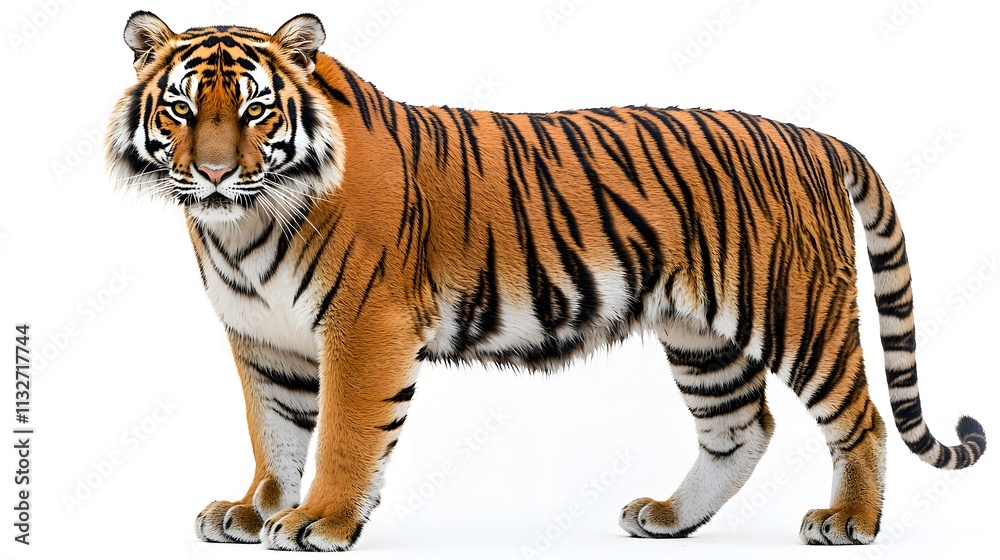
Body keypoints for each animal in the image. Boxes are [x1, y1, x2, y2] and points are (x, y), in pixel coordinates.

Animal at [105, 11, 986, 552]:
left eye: (255, 111)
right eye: (181, 109)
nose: (214, 173)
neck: (240, 226)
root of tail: (818, 137)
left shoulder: (364, 325)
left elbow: (347, 435)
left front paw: (318, 520)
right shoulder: (263, 339)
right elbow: (277, 431)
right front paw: (253, 509)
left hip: (798, 309)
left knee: (861, 418)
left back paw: (849, 522)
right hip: (701, 337)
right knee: (742, 430)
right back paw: (670, 517)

__PROBLEM REQUIREMENTS__: For the word "right", state how many lines of the material contain it. Give the number and no more.

__SOLUTION TO THIS EXERCISE__: 7